┌──

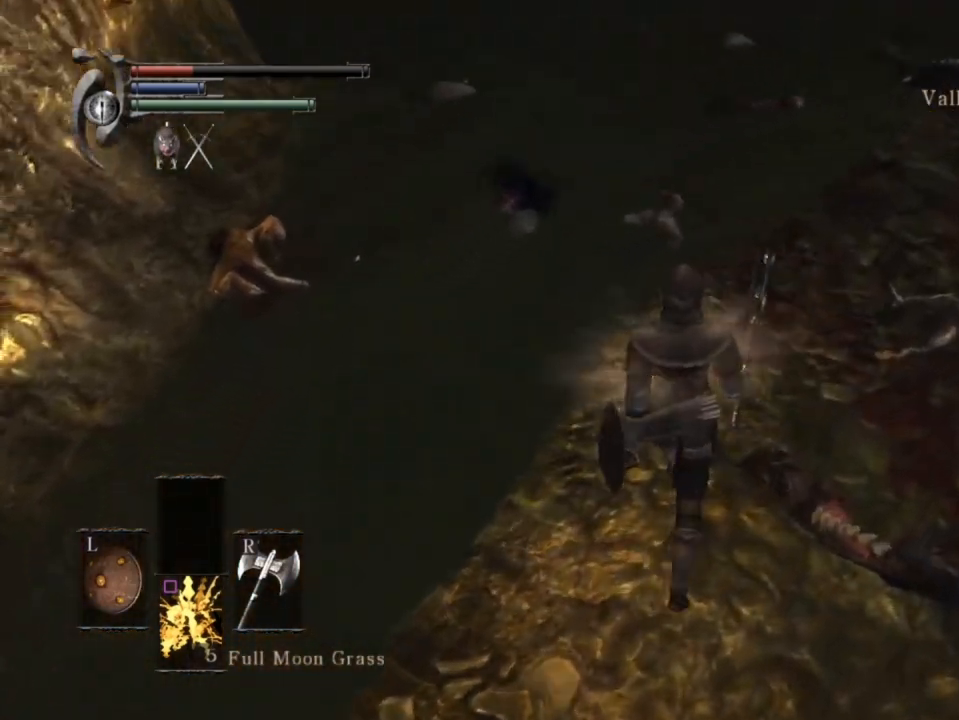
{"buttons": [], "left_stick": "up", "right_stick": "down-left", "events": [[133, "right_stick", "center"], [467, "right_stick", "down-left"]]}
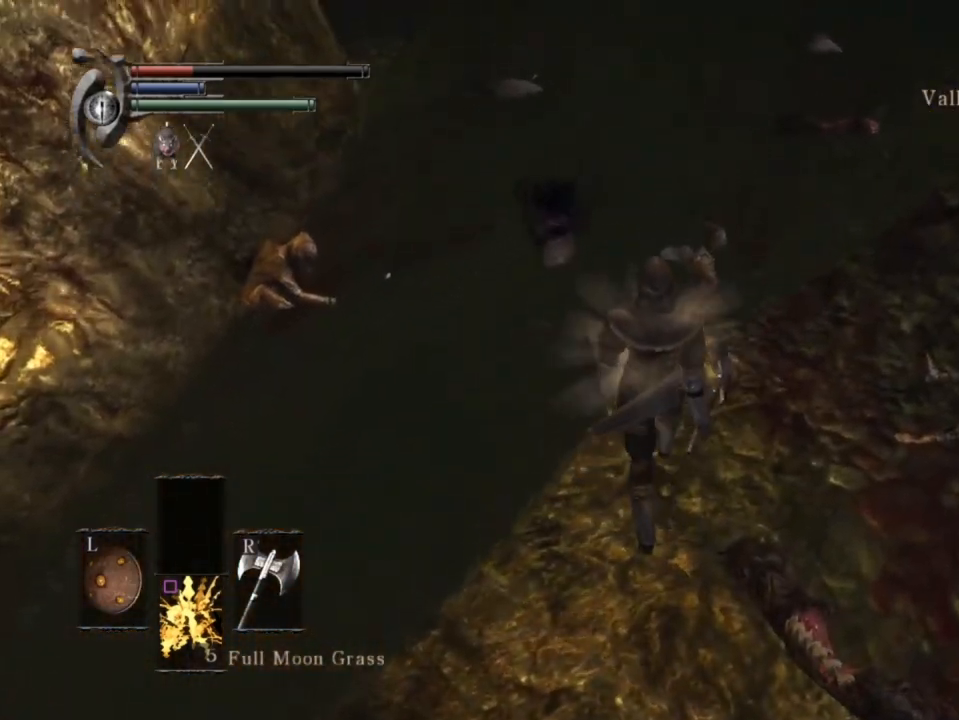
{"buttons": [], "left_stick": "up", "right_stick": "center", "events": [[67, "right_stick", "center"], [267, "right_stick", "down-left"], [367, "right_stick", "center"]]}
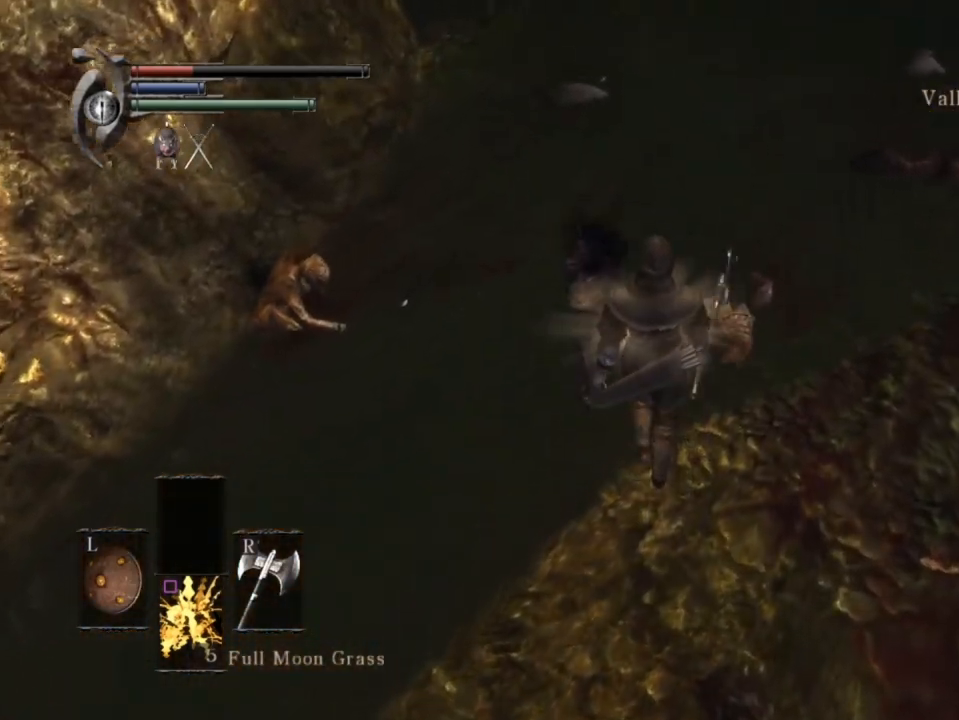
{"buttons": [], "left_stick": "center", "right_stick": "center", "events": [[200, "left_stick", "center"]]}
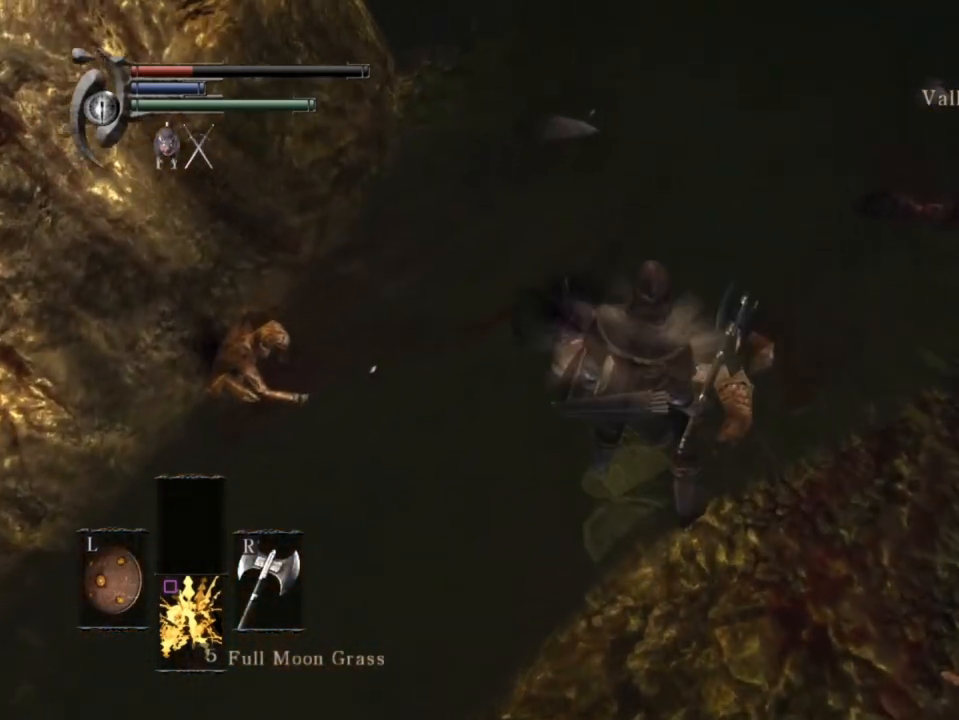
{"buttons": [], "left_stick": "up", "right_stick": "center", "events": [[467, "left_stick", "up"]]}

└──

:: Task to complete ::
If pictures appear in the data, do not print them; repeat the rest exactly.

:: Output of the task ::
{"buttons": [], "left_stick": "up", "right_stick": "down-left", "events": [[133, "right_stick", "center"], [467, "right_stick", "down-left"]]}
{"buttons": [], "left_stick": "up", "right_stick": "center", "events": [[67, "right_stick", "center"], [267, "right_stick", "down-left"], [367, "right_stick", "center"]]}
{"buttons": [], "left_stick": "center", "right_stick": "center", "events": [[200, "left_stick", "center"]]}
{"buttons": [], "left_stick": "up", "right_stick": "center", "events": [[467, "left_stick", "up"]]}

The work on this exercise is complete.